_SELECTED EXCERPT_:
The solution of the equation \(ax + b = 0\) is
\(\dfrac{a}{b}\)
-b
\(-\dfrac{b}{a}\)
\(\dfrac{b}{a}\)
If \(a\) and \(b\) are positive integers, then the solution of the equation \(ax = b\) will always be a
positive number
negative number
1
0
Which of the following is not allowed in a given equation?
Adding the same number to both sides of the equation.
Subtracting the same number from both sides of the equation.
Multiplying both sides of the equation by the same non-zero number.
Dividing both sides of the equation by the same number.
The solution of which of the following equations is neither a fraction nor an integer?
\(2x + 6 = 0\)
\(3x - 5 = 0\)
\(5x - 8 = x + 4\)
\(4x + 7 = x + 2\)
The equation which cannot be solved in integers is
\(5y - 3 = -18\)
\(3x - 9 = 0\)
\(3z + 8 = 3 + z\)
\(9y + 8 = 4y - 7\)
If \(7x + 4 = 25\), then \(x\) is equal to
\(\dfrac{29}{7}\)
\(\dfrac{100}{7}\)
2
3
The solution of the equation \(3x + 7 = -20\) is
\(\dfrac{17}{7}\)
-9
9
\(\dfrac{13}{3}\)
The value of \(y\) for which the expressions \((y - 15)\) and \((2y + 1)\) become equal is
0
16
8
-16
If \(k + 7 = 16\), then the value of \(8k - 72\) is
0
1
112
56
If \(43m = 0.086\), then the value of \(m\) is
0.002
0.02
0.2
2
\(x\) exceeds 3 by 7, can be represented as
x + 3 = 2
x + 7 = 3
x - 3 = 7
x - 7 = 3
The equation having 5 as a solution is:
4x + 1 = 2
3 - x = 8
x - 5 = 3
3 + x = 8
The equation having -3 as a solution is:
x + 3 = 1
8 + 2x = 3
10 + 3x = 1
2x + 1 = 3
Which of the following equations can be formed starting with \(x = 0\)?

_BRIEF 1_:
Duplicate the part of the linear equations quiz starting at "The solution of the equation \(ax +" and ending at "same non-zero number.".
_BRIEF 2_:
Condense the block of the linear equations quiz that begins "Which of the following is not allowed in a given equation?" into a short list that keeps its main facts.

_RECORD EXTRACTS_:

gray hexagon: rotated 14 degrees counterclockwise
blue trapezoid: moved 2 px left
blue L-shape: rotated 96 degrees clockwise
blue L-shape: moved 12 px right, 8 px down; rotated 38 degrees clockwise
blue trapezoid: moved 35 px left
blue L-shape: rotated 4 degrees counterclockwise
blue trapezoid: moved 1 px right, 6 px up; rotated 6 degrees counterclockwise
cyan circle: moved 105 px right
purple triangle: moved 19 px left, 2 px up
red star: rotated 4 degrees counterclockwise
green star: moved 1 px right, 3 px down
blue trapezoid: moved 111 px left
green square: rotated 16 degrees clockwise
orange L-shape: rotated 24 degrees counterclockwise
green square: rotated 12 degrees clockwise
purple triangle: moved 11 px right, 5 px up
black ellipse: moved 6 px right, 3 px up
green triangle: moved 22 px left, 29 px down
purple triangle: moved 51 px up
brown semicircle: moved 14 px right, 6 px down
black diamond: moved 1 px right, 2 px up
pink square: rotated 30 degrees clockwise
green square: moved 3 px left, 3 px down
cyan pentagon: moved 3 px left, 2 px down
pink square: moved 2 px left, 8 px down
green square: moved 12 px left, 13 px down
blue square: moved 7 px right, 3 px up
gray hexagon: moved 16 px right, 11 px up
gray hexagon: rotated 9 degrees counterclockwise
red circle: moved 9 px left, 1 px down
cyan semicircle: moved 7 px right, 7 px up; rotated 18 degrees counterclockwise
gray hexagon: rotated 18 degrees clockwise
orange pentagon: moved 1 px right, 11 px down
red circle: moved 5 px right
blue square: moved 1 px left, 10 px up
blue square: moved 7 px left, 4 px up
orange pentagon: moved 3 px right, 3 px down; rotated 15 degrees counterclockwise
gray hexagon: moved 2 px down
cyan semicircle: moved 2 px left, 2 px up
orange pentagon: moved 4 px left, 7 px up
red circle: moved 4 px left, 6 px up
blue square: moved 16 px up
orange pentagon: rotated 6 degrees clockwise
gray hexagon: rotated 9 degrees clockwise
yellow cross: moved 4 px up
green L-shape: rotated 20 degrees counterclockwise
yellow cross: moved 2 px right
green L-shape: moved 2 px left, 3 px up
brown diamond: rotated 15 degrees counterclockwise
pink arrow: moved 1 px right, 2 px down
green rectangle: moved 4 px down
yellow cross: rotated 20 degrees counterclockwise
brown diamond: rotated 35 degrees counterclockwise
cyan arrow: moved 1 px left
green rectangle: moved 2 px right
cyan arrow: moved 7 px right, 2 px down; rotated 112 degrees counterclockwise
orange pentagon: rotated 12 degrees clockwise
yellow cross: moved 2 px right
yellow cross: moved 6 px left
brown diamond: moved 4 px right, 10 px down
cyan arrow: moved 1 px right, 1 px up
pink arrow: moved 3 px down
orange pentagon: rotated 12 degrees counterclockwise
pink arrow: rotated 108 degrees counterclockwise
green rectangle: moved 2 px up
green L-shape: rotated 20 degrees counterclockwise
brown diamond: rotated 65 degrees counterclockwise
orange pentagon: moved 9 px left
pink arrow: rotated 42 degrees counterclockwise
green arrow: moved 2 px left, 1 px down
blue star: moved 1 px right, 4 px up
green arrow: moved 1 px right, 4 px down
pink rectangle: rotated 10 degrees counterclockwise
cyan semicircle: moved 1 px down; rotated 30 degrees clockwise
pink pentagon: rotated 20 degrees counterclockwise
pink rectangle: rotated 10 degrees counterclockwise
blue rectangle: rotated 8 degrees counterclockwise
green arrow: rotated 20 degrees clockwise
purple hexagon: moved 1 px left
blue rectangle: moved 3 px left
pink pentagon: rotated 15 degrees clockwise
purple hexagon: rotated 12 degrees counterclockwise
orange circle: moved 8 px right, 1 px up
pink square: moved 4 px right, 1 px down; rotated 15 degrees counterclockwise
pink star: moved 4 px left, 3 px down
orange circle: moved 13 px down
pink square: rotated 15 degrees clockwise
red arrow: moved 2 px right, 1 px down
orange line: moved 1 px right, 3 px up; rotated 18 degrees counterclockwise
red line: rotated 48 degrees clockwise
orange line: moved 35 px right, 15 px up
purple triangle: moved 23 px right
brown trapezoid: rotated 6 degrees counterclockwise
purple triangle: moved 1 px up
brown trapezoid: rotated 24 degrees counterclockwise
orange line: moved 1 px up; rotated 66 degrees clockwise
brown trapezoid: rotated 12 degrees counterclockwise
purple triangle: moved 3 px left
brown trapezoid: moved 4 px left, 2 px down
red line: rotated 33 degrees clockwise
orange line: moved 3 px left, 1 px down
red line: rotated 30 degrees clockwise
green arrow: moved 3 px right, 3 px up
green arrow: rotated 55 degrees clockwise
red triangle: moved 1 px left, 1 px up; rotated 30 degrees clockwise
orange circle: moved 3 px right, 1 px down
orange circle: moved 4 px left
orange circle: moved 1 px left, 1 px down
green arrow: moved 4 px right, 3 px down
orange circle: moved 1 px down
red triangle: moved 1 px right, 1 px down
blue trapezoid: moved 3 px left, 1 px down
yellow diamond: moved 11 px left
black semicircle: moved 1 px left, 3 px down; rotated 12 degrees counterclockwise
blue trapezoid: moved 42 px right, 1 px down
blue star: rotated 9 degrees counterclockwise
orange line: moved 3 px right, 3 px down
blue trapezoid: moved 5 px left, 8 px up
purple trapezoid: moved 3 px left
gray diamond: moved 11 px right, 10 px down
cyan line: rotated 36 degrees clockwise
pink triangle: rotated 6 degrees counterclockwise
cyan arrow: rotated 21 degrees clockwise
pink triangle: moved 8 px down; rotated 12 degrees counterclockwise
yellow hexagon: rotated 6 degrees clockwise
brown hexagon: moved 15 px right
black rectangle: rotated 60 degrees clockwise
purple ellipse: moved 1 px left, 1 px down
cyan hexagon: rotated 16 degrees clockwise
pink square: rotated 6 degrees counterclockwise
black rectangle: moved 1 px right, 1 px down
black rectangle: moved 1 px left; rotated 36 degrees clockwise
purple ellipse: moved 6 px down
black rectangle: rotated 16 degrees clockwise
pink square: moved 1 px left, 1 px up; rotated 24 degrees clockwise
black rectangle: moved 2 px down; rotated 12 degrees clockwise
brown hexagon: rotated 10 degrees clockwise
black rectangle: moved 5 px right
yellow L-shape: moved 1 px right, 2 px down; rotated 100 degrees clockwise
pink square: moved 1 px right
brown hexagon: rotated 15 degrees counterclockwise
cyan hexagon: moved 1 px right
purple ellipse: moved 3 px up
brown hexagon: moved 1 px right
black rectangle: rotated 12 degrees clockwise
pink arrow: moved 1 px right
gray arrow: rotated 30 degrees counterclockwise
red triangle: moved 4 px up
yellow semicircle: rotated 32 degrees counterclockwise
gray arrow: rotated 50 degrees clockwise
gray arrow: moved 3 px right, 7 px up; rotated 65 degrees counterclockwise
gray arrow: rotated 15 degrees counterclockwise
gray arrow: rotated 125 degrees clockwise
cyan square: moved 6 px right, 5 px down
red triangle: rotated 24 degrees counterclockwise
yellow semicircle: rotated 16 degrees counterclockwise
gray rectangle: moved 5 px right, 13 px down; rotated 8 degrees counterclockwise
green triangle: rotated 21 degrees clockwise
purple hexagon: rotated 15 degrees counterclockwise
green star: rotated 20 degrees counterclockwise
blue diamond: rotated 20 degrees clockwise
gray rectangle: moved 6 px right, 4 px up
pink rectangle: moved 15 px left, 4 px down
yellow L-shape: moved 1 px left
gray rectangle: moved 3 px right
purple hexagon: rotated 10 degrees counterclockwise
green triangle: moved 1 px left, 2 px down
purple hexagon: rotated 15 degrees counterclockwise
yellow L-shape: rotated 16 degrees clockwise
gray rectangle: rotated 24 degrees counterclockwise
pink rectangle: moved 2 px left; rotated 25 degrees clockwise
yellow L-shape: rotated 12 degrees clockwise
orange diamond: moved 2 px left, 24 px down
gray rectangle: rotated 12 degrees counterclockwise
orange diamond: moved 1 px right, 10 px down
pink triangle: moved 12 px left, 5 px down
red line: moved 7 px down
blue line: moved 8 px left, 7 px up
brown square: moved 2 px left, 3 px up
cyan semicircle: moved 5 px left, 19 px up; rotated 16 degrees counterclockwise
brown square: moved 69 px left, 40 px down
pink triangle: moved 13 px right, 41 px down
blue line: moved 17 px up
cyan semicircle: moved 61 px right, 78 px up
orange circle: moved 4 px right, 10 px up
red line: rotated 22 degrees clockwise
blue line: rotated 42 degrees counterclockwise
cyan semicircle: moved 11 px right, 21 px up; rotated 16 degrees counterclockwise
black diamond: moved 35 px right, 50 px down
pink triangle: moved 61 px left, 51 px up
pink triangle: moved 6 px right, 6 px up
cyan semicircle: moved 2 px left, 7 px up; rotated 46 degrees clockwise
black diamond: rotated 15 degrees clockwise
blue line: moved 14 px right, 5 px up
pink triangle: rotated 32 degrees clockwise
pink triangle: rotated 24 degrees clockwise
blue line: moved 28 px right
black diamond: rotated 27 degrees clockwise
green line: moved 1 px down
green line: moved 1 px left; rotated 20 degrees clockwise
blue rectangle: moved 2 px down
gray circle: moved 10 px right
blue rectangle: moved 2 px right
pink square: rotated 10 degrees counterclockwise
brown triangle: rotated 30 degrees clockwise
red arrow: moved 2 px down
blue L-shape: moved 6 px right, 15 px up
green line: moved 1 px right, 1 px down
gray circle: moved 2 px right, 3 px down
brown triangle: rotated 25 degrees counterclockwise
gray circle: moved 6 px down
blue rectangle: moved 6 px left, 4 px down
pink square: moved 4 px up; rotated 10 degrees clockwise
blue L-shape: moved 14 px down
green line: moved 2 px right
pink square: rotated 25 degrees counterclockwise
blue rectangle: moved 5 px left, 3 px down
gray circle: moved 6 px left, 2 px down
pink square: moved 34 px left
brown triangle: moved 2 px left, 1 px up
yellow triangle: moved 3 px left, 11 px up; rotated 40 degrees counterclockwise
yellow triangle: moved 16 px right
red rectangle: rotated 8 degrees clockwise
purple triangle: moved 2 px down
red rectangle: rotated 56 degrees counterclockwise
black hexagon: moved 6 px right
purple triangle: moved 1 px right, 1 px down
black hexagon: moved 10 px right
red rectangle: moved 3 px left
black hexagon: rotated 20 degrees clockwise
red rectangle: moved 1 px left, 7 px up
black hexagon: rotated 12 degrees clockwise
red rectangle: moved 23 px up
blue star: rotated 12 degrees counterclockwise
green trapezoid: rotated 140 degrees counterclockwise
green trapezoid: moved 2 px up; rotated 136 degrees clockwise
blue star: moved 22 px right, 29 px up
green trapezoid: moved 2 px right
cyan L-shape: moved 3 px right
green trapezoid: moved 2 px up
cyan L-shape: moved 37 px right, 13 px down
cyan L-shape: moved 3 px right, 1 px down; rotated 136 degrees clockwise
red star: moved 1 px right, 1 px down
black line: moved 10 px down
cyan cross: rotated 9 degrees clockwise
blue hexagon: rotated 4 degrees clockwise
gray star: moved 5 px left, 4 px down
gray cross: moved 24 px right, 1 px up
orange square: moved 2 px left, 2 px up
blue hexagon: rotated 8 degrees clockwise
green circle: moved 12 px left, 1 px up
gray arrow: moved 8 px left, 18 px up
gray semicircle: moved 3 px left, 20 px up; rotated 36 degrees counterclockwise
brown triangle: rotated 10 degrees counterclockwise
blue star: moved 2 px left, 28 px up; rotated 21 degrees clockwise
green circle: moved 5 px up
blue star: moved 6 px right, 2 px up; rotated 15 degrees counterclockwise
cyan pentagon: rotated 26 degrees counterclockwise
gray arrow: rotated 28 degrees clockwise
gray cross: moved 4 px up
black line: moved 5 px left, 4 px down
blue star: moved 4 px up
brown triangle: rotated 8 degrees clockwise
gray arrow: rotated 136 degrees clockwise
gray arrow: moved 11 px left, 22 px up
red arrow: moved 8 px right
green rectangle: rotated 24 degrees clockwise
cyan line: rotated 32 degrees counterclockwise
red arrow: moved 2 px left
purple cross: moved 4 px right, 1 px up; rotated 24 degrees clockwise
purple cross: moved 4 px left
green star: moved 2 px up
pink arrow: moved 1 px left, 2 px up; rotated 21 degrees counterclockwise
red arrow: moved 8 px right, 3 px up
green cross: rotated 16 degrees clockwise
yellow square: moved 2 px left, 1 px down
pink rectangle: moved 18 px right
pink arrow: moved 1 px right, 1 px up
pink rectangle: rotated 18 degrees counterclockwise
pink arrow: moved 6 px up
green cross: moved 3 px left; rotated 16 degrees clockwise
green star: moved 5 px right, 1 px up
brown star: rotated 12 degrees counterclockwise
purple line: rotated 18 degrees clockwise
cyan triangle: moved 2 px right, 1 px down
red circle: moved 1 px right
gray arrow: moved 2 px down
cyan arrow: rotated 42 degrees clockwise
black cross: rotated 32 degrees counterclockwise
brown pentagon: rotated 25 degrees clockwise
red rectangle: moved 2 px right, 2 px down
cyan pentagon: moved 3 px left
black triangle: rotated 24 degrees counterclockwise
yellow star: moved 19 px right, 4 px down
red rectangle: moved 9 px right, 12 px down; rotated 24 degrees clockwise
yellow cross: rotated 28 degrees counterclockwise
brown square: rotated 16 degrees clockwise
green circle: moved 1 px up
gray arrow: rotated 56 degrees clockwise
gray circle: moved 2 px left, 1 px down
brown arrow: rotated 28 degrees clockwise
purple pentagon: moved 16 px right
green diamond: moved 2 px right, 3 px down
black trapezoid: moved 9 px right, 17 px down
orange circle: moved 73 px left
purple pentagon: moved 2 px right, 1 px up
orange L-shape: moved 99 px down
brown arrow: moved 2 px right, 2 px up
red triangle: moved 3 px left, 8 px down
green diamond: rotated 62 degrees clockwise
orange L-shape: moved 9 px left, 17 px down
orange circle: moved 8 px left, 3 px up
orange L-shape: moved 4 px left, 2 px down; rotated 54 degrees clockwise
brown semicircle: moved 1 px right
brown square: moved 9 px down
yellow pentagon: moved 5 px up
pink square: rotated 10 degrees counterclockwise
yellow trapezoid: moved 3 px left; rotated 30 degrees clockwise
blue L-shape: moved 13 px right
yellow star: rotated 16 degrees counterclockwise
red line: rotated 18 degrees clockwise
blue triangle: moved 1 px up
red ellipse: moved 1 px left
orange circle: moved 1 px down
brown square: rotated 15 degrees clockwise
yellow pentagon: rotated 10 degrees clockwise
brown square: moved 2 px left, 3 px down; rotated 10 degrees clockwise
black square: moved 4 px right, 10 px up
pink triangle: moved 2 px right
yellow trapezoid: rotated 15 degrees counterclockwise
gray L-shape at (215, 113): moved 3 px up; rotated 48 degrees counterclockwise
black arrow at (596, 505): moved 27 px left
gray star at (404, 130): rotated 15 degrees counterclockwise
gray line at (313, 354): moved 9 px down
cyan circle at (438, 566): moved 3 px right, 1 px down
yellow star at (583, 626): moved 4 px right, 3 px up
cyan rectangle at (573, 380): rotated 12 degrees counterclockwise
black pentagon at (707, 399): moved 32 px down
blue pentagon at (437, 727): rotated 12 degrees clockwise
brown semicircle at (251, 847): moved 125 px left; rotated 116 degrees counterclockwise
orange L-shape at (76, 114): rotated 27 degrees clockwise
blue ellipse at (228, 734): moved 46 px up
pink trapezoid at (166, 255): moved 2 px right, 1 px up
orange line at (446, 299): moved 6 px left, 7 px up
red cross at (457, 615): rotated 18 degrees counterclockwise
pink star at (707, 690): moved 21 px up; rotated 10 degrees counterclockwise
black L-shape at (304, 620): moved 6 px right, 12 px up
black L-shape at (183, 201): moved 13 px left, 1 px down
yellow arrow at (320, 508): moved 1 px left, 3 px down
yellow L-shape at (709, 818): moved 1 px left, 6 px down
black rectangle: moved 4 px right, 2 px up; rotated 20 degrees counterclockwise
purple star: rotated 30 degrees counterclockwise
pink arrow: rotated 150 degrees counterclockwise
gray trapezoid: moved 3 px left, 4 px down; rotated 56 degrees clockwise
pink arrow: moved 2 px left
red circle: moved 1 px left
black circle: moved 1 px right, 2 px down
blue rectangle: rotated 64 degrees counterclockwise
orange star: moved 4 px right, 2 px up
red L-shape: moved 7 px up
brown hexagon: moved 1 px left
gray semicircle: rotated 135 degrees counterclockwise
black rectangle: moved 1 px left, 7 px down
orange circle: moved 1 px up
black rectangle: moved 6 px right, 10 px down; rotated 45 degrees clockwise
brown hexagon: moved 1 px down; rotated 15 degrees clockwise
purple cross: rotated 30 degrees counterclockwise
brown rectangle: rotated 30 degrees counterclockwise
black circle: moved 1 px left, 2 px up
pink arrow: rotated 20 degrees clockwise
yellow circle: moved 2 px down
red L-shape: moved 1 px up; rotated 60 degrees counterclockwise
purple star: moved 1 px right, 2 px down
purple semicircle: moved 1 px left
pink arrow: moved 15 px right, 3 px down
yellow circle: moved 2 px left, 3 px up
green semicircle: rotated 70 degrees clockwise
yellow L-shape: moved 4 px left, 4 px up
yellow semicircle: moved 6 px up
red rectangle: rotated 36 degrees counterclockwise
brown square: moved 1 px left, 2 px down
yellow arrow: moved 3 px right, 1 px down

_WRITTEN RESPONSE 1_:
The solution of the equation \(ax + b = 0\) is
\(\dfrac{a}{b}\)
-b
\(-\dfrac{b}{a}\)
\(\dfrac{b}{a}\)
If \(a\) and \(b\) are positive integers, then the solution of the equation \(ax = b\) will always be a
positive number
negative number
1
0
Which of the following is not allowed in a given equation?
Adding the same number to both sides of the equation.
Subtracting the same number from both sides of the equation.
Multiplying both sides of the equation by the same non-zero number.

_WRITTEN RESPONSE 2_:
Which operation is not allowed in a given equation?
- Adding the same number to both sides
- Subtracting the same number from both sides
- Multiplying both sides by the same non-zero number
- Dividing both sides by the same number